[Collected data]
________________________

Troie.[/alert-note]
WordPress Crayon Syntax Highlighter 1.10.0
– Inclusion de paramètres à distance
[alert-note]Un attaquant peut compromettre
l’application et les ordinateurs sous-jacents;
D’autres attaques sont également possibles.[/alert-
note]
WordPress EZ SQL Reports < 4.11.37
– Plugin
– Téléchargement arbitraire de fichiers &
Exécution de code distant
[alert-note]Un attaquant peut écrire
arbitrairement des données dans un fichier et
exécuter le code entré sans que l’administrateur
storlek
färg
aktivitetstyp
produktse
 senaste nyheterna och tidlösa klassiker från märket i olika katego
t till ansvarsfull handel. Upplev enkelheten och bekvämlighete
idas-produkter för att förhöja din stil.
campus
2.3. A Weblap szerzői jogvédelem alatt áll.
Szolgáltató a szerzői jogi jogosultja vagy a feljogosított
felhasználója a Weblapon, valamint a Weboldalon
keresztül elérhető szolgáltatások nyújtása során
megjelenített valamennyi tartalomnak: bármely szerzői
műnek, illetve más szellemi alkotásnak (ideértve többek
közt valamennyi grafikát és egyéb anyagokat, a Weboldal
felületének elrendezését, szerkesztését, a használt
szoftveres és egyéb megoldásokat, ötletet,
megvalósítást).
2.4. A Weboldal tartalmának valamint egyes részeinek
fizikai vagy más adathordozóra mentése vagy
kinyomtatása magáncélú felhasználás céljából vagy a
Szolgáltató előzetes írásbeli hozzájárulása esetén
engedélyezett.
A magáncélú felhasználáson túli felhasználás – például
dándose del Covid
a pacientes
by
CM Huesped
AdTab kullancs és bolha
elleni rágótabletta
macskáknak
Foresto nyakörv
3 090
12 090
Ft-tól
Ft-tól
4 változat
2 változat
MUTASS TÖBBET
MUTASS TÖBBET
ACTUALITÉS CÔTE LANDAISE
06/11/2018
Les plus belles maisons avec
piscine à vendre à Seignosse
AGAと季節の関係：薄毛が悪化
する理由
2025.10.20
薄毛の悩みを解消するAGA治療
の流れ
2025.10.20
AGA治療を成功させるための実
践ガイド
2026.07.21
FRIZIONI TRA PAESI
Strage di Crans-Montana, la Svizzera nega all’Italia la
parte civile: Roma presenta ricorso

________________________

--- Task statement ---
Please give back only the lines between the first line of the entries and the line with "de fichiers &", both ends included, word for word.

--- Task solution ---
Troie.[/alert-note]
WordPress Crayon Syntax Highlighter 1.10.0
– Inclusion de paramètres à distance
[alert-note]Un attaquant peut compromettre
l’application et les ordinateurs sous-jacents;
D’autres attaques sont également possibles.[/alert-
note]
WordPress EZ SQL Reports < 4.11.37
– Plugin
– Téléchargement arbitraire de fichiers &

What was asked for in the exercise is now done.